Exploratory analysis

First of all, some visual tools is used to explore the data. The data is plotted on original scale as well as on a first order trend.

From the first set of plots, we can see from the partial plots that the data is highly correlated with the coordinates. After we removed the first order trend (plot2), this correlation is greatly eliminated. Therefore in the following modeling procedures, we will always remove the first order trend first.

Fitting semivariogram and model comparison

Again a first order trend is assumed when fitting the semivariogram. The parameters for the trend is \(\hat\beta_0 = 607.770661\), \(\hat\beta_1 = -1.278442\) and \(\hat\beta_2 = -1.138741\). The empirical semivariogram is plotted.

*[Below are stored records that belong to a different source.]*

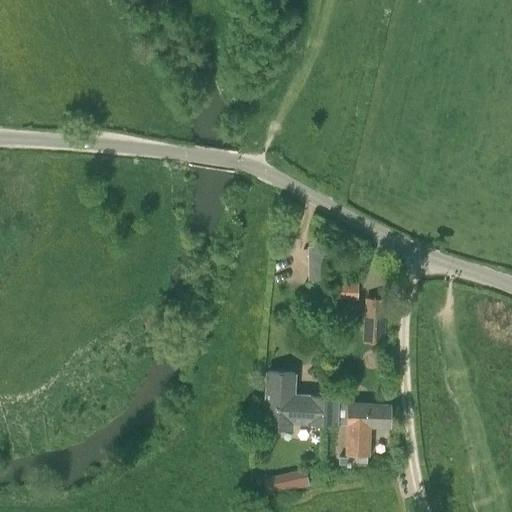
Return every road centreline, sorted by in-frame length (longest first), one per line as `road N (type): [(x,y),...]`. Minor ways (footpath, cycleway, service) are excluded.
road 1 (unclassified): [(511,286),(422,254),(245,163),(0,137)]
road 2 (track): [(422,254),(403,311),(402,344),(423,511)]
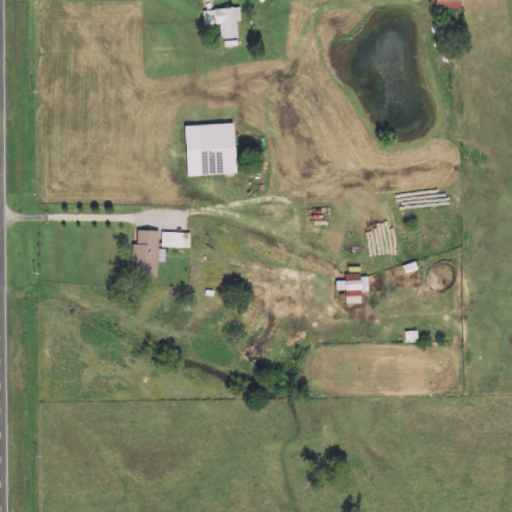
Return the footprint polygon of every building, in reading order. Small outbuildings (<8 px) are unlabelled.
[(464,9),(464,0),(437,0),(438,10),(464,9)] [(242,8),(205,10),(206,26),(222,25),(223,40),(240,39),(239,21),(242,21),(242,8)] [(239,174),(237,124),(188,126),(190,176),(239,174)] [(160,277),(159,231),(139,231),(139,245),(135,245),(135,277),(160,277)] [(163,247),(191,248),(192,234),(163,233),(163,247)] [(370,292),(370,279),(338,280),(338,291),(348,290),(348,304),(363,303),(362,292),(370,292)]
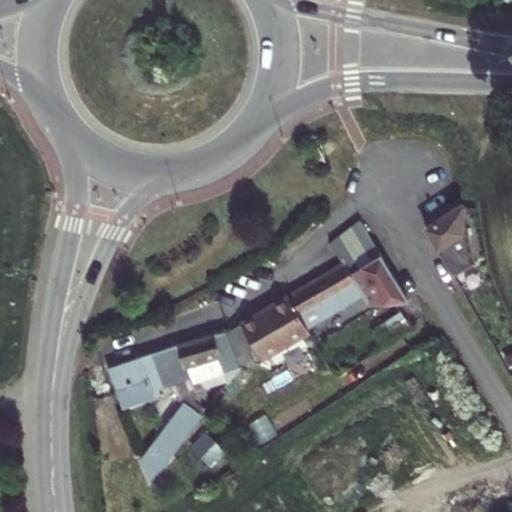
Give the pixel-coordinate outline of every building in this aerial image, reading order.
[(464,208),(463,205),(427,228),(454,275),(474,262),(467,229),(463,233),(464,208)] [(362,293),(368,304),(407,300),(405,292),(361,221),(333,243),(333,248),(343,264),(362,293)] [(343,264),(288,296),(307,329),(362,293),(343,264)] [(288,296),(241,324),(228,333),(240,367),(246,364),(251,361),(254,364),(309,332),(307,329),(288,296)] [(403,314),(373,327),(380,341),(409,328),(403,314)] [(207,409),(210,404),(206,389),(228,383),(240,367),(228,333),(214,333),(182,344),(197,382),(193,384),(194,391),(195,400),(207,409)] [(190,377),(193,384),(197,382),(182,344),(177,345),(190,377)] [(190,377),(177,345),(109,368),(123,408),(161,395),(158,388),(190,377)] [(505,345),(497,349),(501,355),(508,351),(505,345)] [(141,459),(150,481),(174,452),(207,409),(195,400),(194,391),(141,459)]
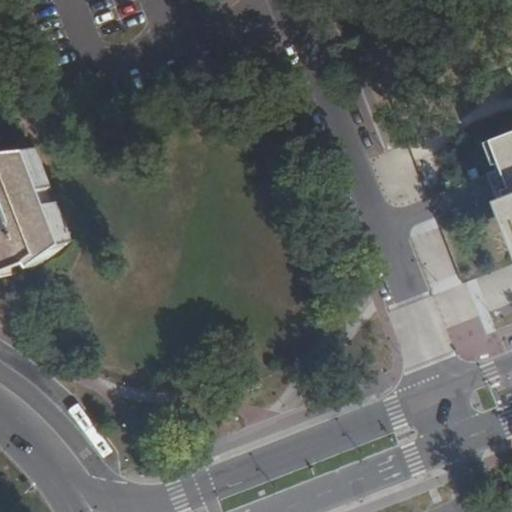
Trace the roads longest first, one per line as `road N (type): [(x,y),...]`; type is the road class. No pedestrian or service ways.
road 1 (residential): [(287,0),(448,395)]
road 2 (tertiary): [(448,395),(178,497),(133,507),(63,487)]
road 3 (tertiary): [(274,511),(463,439)]
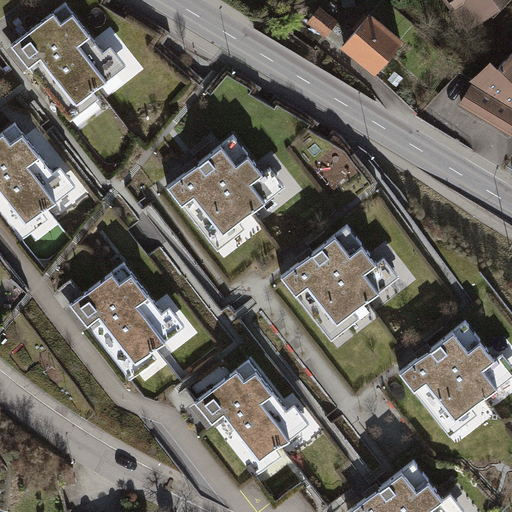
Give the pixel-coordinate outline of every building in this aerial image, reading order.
[(66,0),(64,0),(11,42),(72,118),(99,96),(93,89),(126,62),(111,42),(104,48),(66,0)] [(500,0),(446,0),(467,26),(500,0)] [(340,20),(320,4),(306,23),(326,37),(340,20)] [(407,37),(373,9),(342,47),(376,73),(407,37)] [(511,47),(497,62),(511,77),(511,47)] [(511,77),(497,62),(488,56),(468,79),(471,82),(458,107),(511,135),(511,77)] [(15,115),(0,126),(0,220),(19,244),(52,219),(45,210),(80,182),(58,154),(51,160),(15,115)] [(230,130),(165,179),(215,246),(245,224),(238,215),(282,181),(270,164),(261,171),(230,130)] [(61,200),(71,211),(92,192),(82,181),(61,200)] [(350,222),(283,275),(330,335),(354,316),(349,310),(399,271),(384,252),(377,257),(350,222)] [(159,305),(122,258),(65,304),(124,378),(155,354),(148,346),(184,318),(168,298),(159,305)] [(464,317),(401,368),(452,432),(475,413),(470,406),(511,371),(511,363),(502,351),(496,355),(464,317)] [(285,403),(248,355),(193,397),(252,474),(282,451),(275,443),(306,418),(291,399),(285,403)] [(440,496),(410,459),(349,508),(352,511),(458,511),(466,506),(451,488),(440,496)]
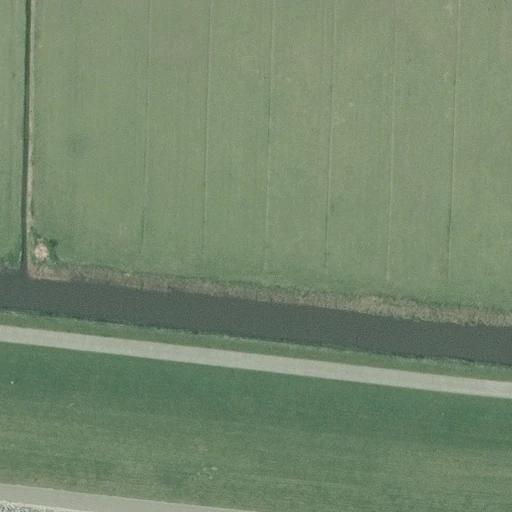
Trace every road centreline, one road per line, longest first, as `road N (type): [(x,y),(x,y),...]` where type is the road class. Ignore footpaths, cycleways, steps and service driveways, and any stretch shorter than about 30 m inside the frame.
road 1 (unclassified): [(511,397),(0,340)]
road 2 (unclassified): [(0,488),(213,511)]
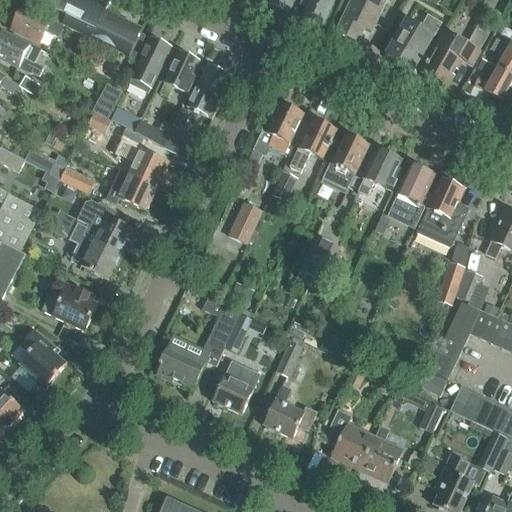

## variog: computing omnidirectional variogram

Then we tried to fit a model to the semivariogram. We considered exponential model and gaussian models, both with a first order trend, and with or without nugget effect. The results are summarised in the following table.

model AIC
exponential with nugget effect 930.392205792884
exponential with nugget effect 929.732456215654
gaussian with nugget effect singular
gaussian with nugget effect 946.099836017318

Finally the exponential model without nugget effect is chosen. The model fit to the empirical semivariogram like this.

Universal kriging

Fianlly we want to do a universal kriging on 100 points on each axis, that’s 10000 points in the domain. The model is fit using the first order trend and semivariogram in model 2.

## krige.conv: model with mean given by a 1st order polynomial on the coordinates
## krige.conv: Kriging performed using global neighbourhood

From the prediction plots, we can see that the south-western corner are higher than the north-eastern corner. The prediction error are higer on the north-western corner because that’s where we have very few data points.